Jack Beatty's article about Elliott Abrams ("The Education of Elliott Abrams," Editorial Page, July 16) could also have been titled "the failure of narrow-minded policies." In this case, Abrams' perception of the problem in Nicaragua was that communism was the culprit, and that any means to stop this threat was justified. Yet most students of Central America know that the real problems of the area have little to do with communism and much more to do with these basic issues: inadequate housing, poor levels of education, too little medical care, overly concentrated land ownership, and overpopulation. Yet our response to these problems has largely been military.
In Central America it has been a program of low-intensity conflict (read: war by proxy)--this has turned out to be an absolute recipe for disaster.
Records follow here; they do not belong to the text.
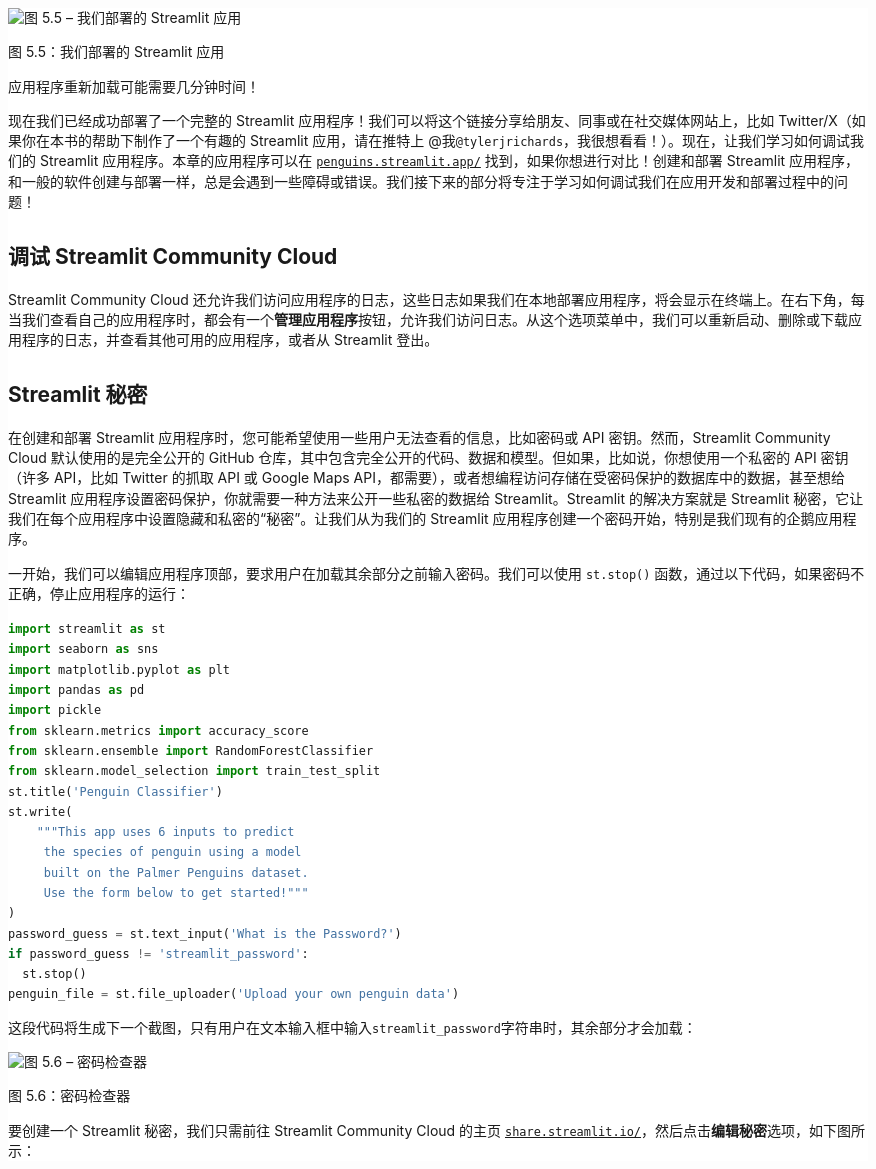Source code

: ![图 5.5 – 我们部署的 Streamlit 应用](img/B18444_05_05.png)

图 5.5：我们部署的 Streamlit 应用

应用程序重新加载可能需要几分钟时间！

现在我们已经成功部署了一个完整的 Streamlit 应用程序！我们可以将这个链接分享给朋友、同事或在社交媒体网站上，比如 Twitter/X（如果你在本书的帮助下制作了一个有趣的 Streamlit 应用，请在推特上 @我`@tylerjrichards`，我很想看看！）。现在，让我们学习如何调试我们的 Streamlit 应用程序。本章的应用程序可以在 [`penguins.streamlit.app/`](https://penguins.streamlit.app/) 找到，如果你想进行对比！创建和部署 Streamlit 应用程序，和一般的软件创建与部署一样，总是会遇到一些障碍或错误。我们接下来的部分将专注于学习如何调试我们在应用开发和部署过程中的问题！

## 调试 Streamlit Community Cloud

Streamlit Community Cloud 还允许我们访问应用程序的日志，这些日志如果我们在本地部署应用程序，将会显示在终端上。在右下角，每当我们查看自己的应用程序时，都会有一个**管理应用程序**按钮，允许我们访问日志。从这个选项菜单中，我们可以重新启动、删除或下载应用程序的日志，并查看其他可用的应用程序，或者从 Streamlit 登出。

## Streamlit 秘密

在创建和部署 Streamlit 应用程序时，您可能希望使用一些用户无法查看的信息，比如密码或 API 密钥。然而，Streamlit Community Cloud 默认使用的是完全公开的 GitHub 仓库，其中包含完全公开的代码、数据和模型。但如果，比如说，你想使用一个私密的 API 密钥（许多 API，比如 Twitter 的抓取 API 或 Google Maps API，都需要），或者想编程访问存储在受密码保护的数据库中的数据，甚至想给 Streamlit 应用程序设置密码保护，你就需要一种方法来公开一些私密的数据给 Streamlit。Streamlit 的解决方案就是 Streamlit 秘密，它让我们在每个应用程序中设置隐藏和私密的“秘密”。让我们从为我们的 Streamlit 应用程序创建一个密码开始，特别是我们现有的企鹅应用程序。

一开始，我们可以编辑应用程序顶部，要求用户在加载其余部分之前输入密码。我们可以使用 `st.stop()` 函数，通过以下代码，如果密码不正确，停止应用程序的运行：

```py
import streamlit as st
import seaborn as sns
import matplotlib.pyplot as plt
import pandas as pd
import pickle
from sklearn.metrics import accuracy_score
from sklearn.ensemble import RandomForestClassifier
from sklearn.model_selection import train_test_split
st.title('Penguin Classifier')
st.write(
    """This app uses 6 inputs to predict
     the species of penguin using a model
     built on the Palmer Penguins dataset.
     Use the form below to get started!"""
)
password_guess = st.text_input('What is the Password?')
if password_guess != 'streamlit_password':
  st.stop()
penguin_file = st.file_uploader('Upload your own penguin data') 
```

这段代码将生成下一个截图，只有用户在文本输入框中输入`streamlit_password`字符串时，其余部分才会加载：

![图 5.6 – 密码检查器](img/B18444_05_06.png)

图 5.6：密码检查器

要创建一个 Streamlit 秘密，我们只需前往 Streamlit Community Cloud 的主页 [`share.streamlit.io/`](https://share.streamlit.io/)，然后点击**编辑秘密**选项，如下图所示：
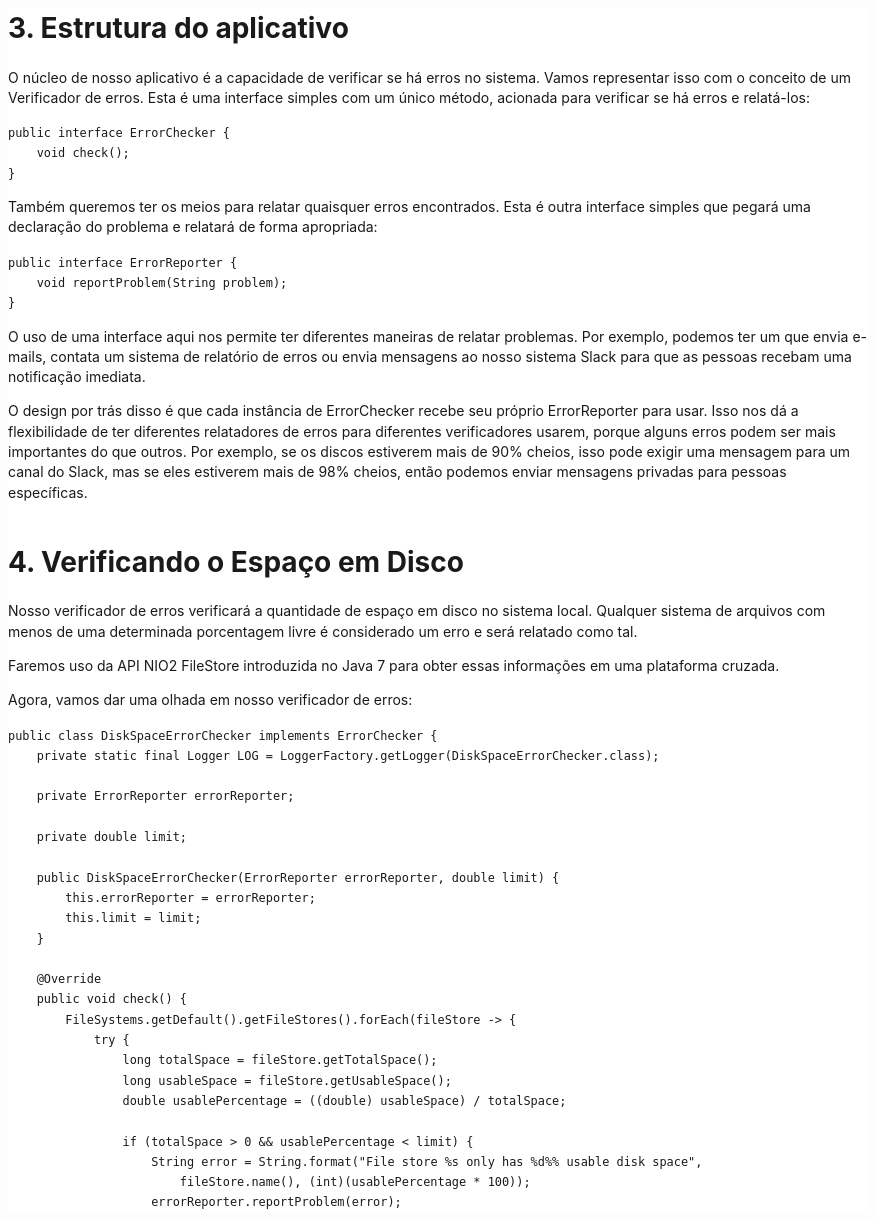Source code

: # 3. Estrutura do aplicativo
O núcleo de nosso aplicativo é a capacidade de verificar se há erros no sistema. Vamos representar isso com o conceito de um Verificador de erros. Esta é uma interface simples com um único método, acionada para verificar se há erros e relatá-los:

```
public interface ErrorChecker {
    void check();
}
```

Também queremos ter os meios para relatar quaisquer erros encontrados. Esta é outra interface simples que pegará uma declaração do problema e relatará de forma apropriada:

```
public interface ErrorReporter {
    void reportProblem(String problem);
}
```

O uso de uma interface aqui nos permite ter diferentes maneiras de relatar problemas. Por exemplo, podemos ter um que envia e-mails, contata um sistema de relatório de erros ou envia mensagens ao nosso sistema Slack para que as pessoas recebam uma notificação imediata.

O design por trás disso é que cada instância de ErrorChecker recebe seu próprio ErrorReporter para usar. Isso nos dá a flexibilidade de ter diferentes relatadores de erros para diferentes verificadores usarem, porque alguns erros podem ser mais importantes do que outros. Por exemplo, se os discos estiverem mais de 90% cheios, isso pode exigir uma mensagem para um canal do Slack, mas se eles estiverem mais de 98% cheios, então podemos enviar mensagens privadas para pessoas específicas.

# 4. Verificando o Espaço em Disco
Nosso verificador de erros verificará a quantidade de espaço em disco no sistema local. Qualquer sistema de arquivos com menos de uma determinada porcentagem livre é considerado um erro e será relatado como tal.

Faremos uso da API NIO2 FileStore introduzida no Java 7 para obter essas informações em uma plataforma cruzada.

Agora, vamos dar uma olhada em nosso verificador de erros:

```
public class DiskSpaceErrorChecker implements ErrorChecker {
    private static final Logger LOG = LoggerFactory.getLogger(DiskSpaceErrorChecker.class);

    private ErrorReporter errorReporter;

    private double limit;

    public DiskSpaceErrorChecker(ErrorReporter errorReporter, double limit) {
        this.errorReporter = errorReporter;
        this.limit = limit;
    }

    @Override
    public void check() {
        FileSystems.getDefault().getFileStores().forEach(fileStore -> {
            try {
                long totalSpace = fileStore.getTotalSpace();
                long usableSpace = fileStore.getUsableSpace();
                double usablePercentage = ((double) usableSpace) / totalSpace;

                if (totalSpace > 0 && usablePercentage < limit) {
                    String error = String.format("File store %s only has %d%% usable disk space",
                        fileStore.name(), (int)(usablePercentage * 100));
                    errorReporter.reportProblem(error);
```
Abrams is merely the latest point man for a program which is based on faulty assumptions, using methods of extreme violence to perpetuate our ideas.
For a democratic country to use dishonest and undemocratic means to foster a wrong-headed policy has only led to political and economic disaster for Central America. Nicaragua is but one example of how badly awry our policies have become in that area. Not one nation (save Costa Rica) can honestly be assessed as having prospered from recent American foreign policy.
The best parts of American democracy will also work for Central America: recognition and acceptance of diversity; respect for the individual; a cooperative, can-do spirit and finally, reliance on the democratic process itself. This will allow for time and trial-and-error methods to resolve problems and conflicts. For all Abrams' intellectual knowledge, he seems to have forgotten these basic principles of democracy.